A full 33% of single-family homes are non-owner occupied in Memphis, Attom’s data shows, and with its home market so saturated, MemphisInvest has started to look elsewhere for opportunities.
As Blomquist put it, “one of the things that I don’t really know the answer to is, is there some kind of unforeseen impact of this ability to buy rental homes across the country very easily, will there be some kind of unintended impact on some markets if conditions change.”
David Lenoir, county commissioner for Memphis said to take an interest in issues relating to tenants of the investor-owned rentals, also did not respond to multiple requests for comment from MarketWatch.
Beasley argues that single-family house rentals are a safe bet even if the economy or housing market does downshift. “Rents tend to be very sticky downward and don’t drop as much, if at all. In fact, during the recent downturn between 2007 and 2011, prices dropped over 30% nationally, but on average rents for rental homes did not drop at all.” For that reason, rental houses are a great defensive investment, he said.
Still, it’s likely that many investors browsing for investments through marketplaces like Roofstock are searching for offensive plays. And as the real estate cycle rolls on, and more players crowd in to increasingly saturated markets all over the country, another big question is whether investors will find the kind of returns they’re expecting.
Char says he’s estimating returns “in the mid 20% in terms of internal rate of return,” which is one of several ways of calculating returns on real estate investments.
“Most people should understand that most of these markets that are good for buying rentals are not going to be good for price appreciation,” Blomquist said. “If you’re in Seattle and you’ve seen prices go up double digits for the past few years you should not expect that from a Memphis or a Cleveland. It may happen but that would be icing on the cake. You’re not going to build a lot of equity fast.”
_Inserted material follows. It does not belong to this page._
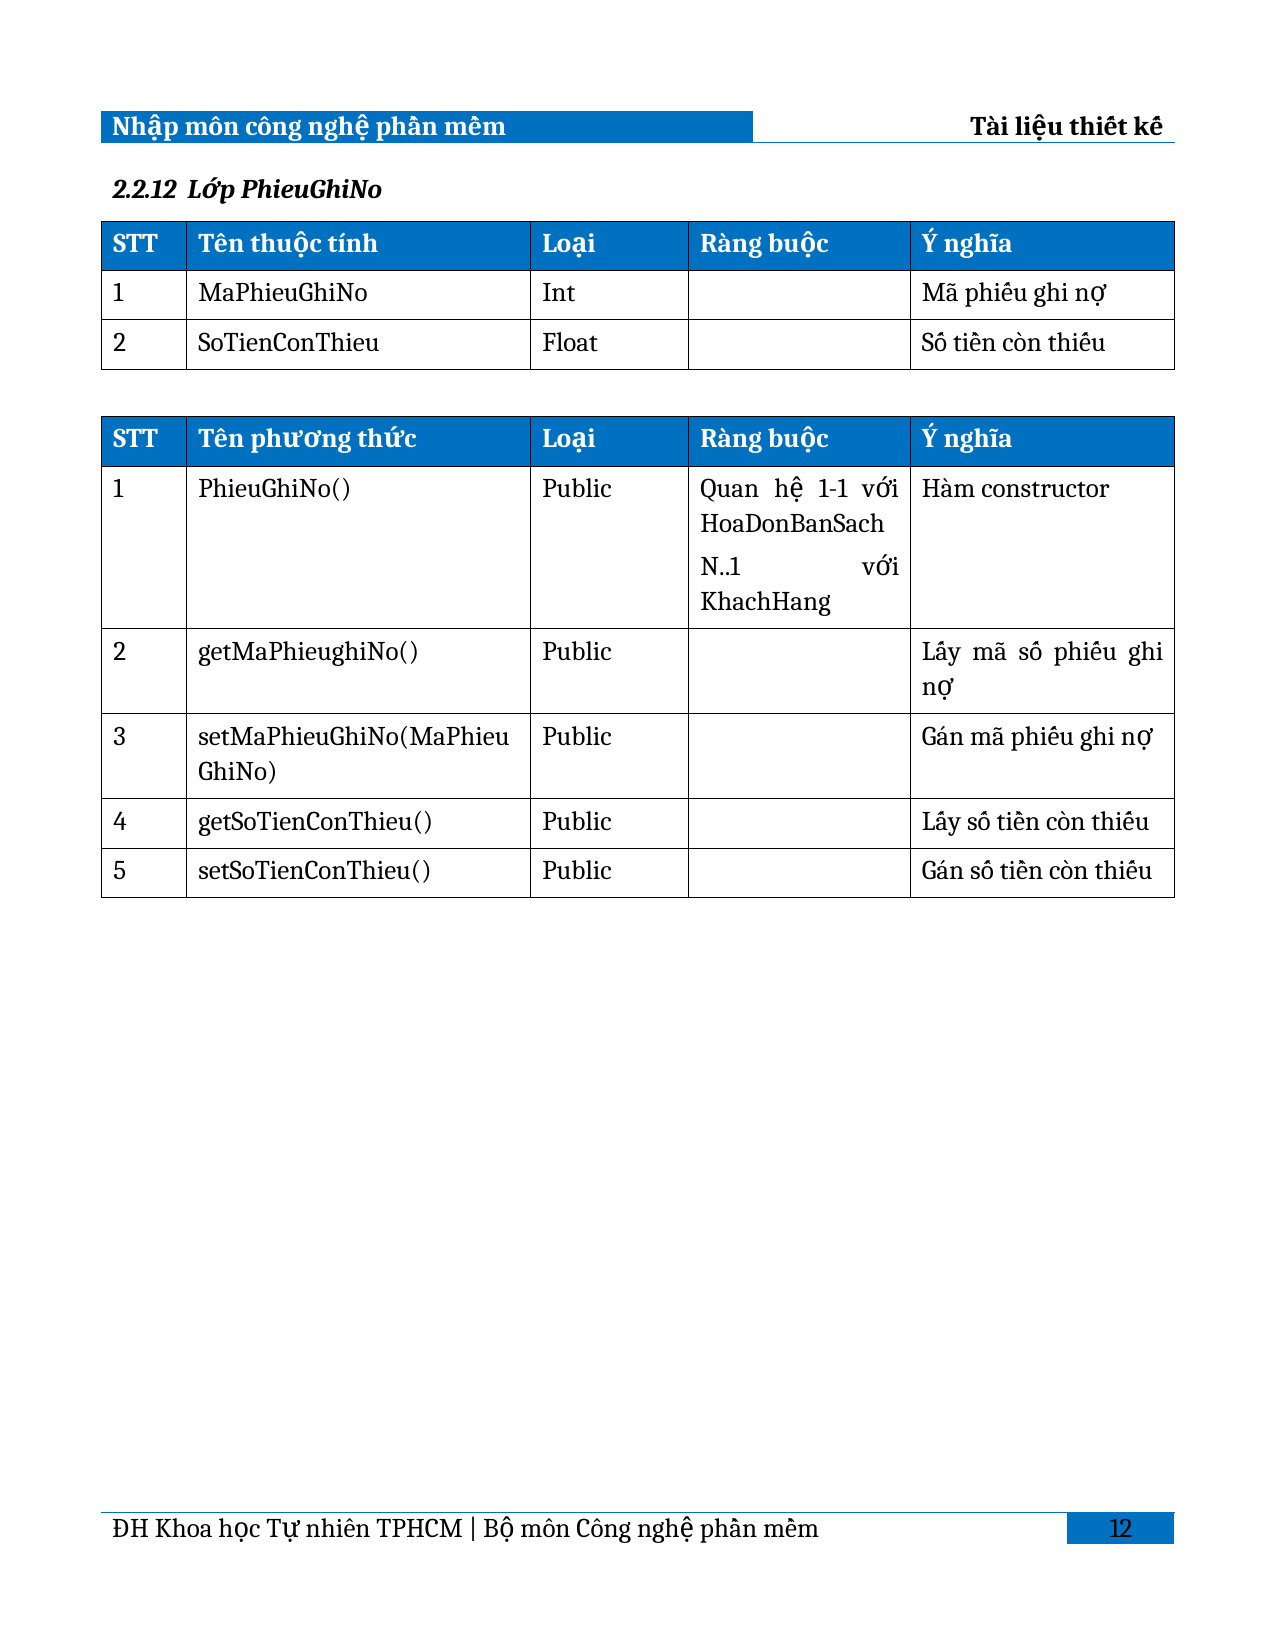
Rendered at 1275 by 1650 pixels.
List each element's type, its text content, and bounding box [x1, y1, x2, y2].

In fact, many homes available on Roofstock offer negative cash flow based on the default assumptions that the company populates into the property descriptions.
Blomquist argues that most of the investment opportunities that are available through platforms like Roofstock may need to be held for as much as 20 years in order to realize any return. People who scooped up properties a few years ago, when prices were at rock-bottom, were successful in making their investments a five-year play, he noted, and it’s possible some investors entering the market now are expecting to duplicate that.
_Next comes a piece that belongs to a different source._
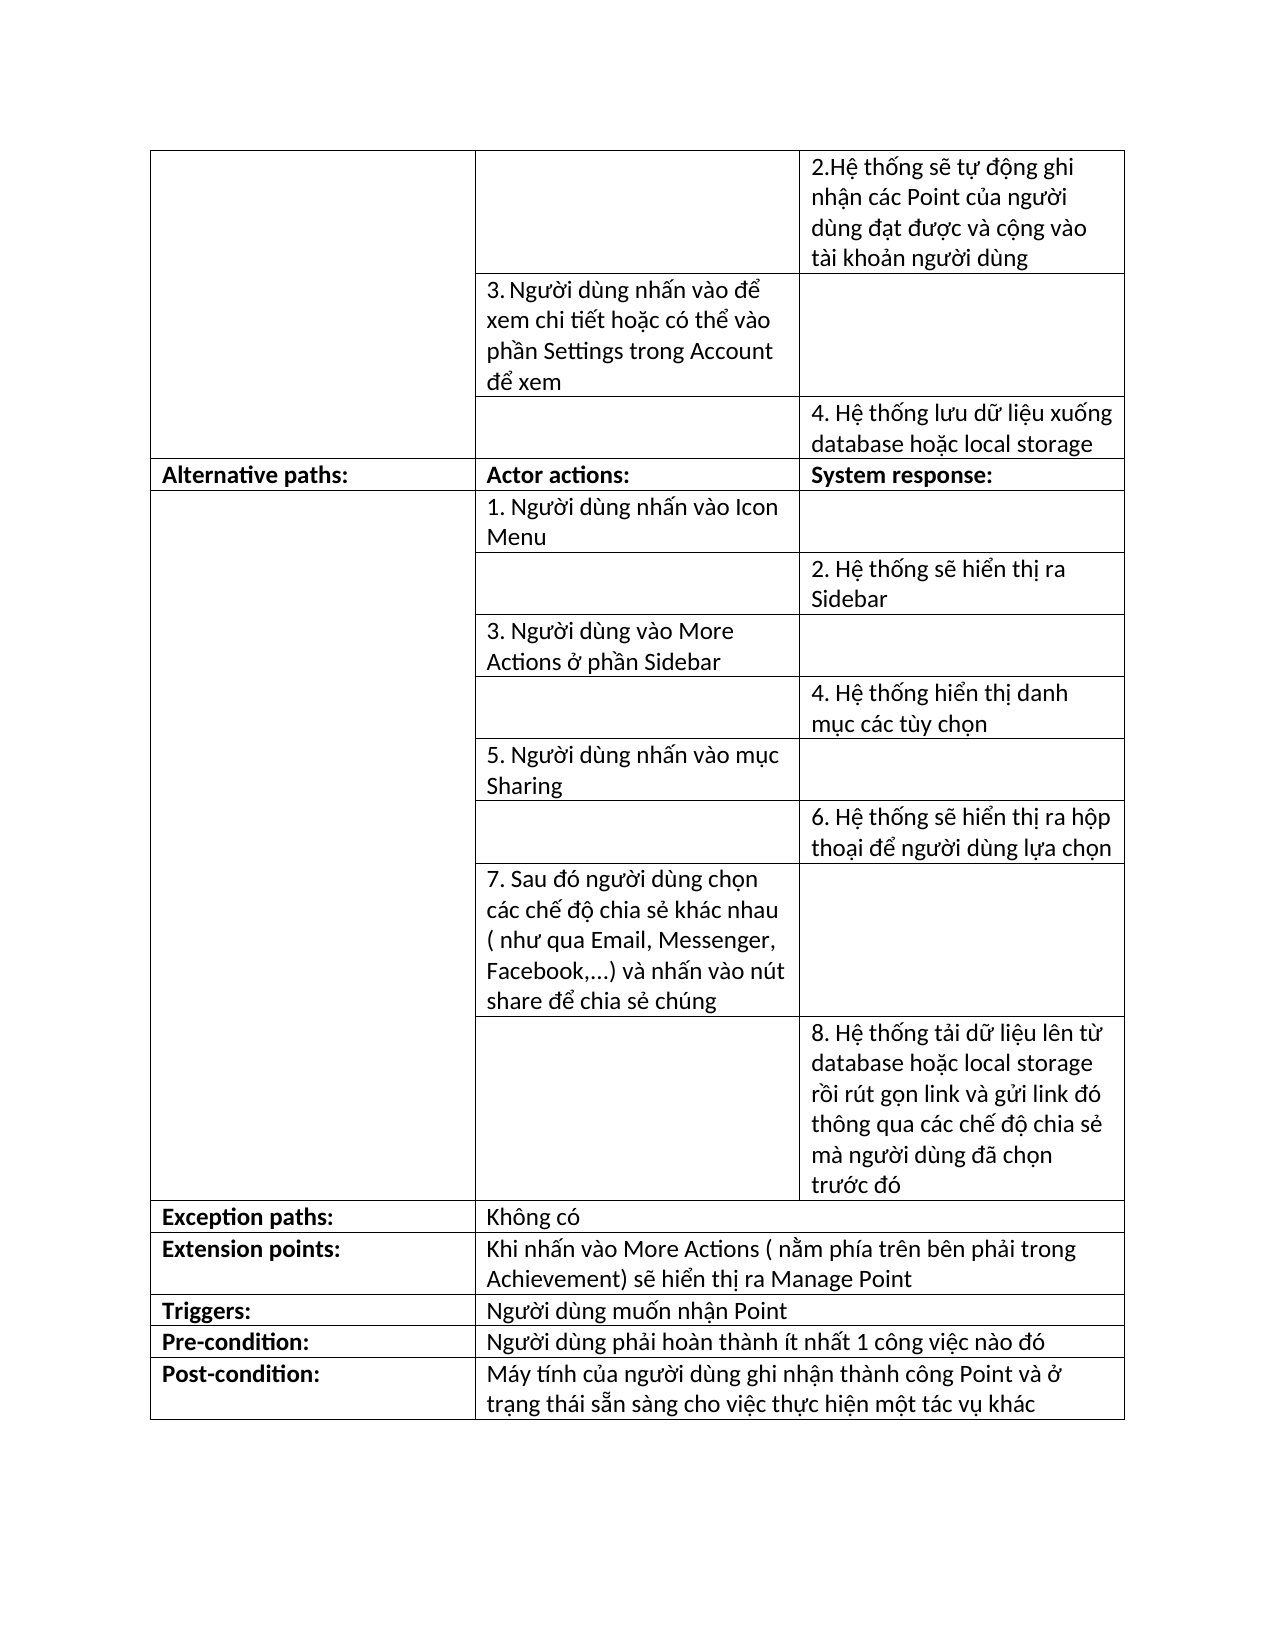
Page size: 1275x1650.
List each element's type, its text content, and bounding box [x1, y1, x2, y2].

“Investors buying now can’t expect to experience such big home price returns over the next five years,” Blomquist said. “They’re best off holding for the long term to realize the increasing cash-flow returns they should be able to get as rent rates rise over time.”
That’s not even taking into consideration the massive amounts of fresh supply that are hitting the apartment rental apartment and making some industry participants nervous. Beasley says that in many of the markets Roofstock serves, occupancy rates are high – in the 90% range – and that single-family tenants stay longer – an average of three years across the industry, roughly double the average tenure of apartment dwellers. And single-family rental dwellers tend to be a different demographic: older, and more families, making it a market separate from the multi-family space, he thinks.
Despite his unexpectedly rocky start, Leland Char says he’s looking forward to investing again later this year when he receives his bonus check. “That’s the way that I triage against being hit in a downturn and upturn, by investing as money becomes available, not trying to time a cycle,” he said. “People are bad at timing markets.”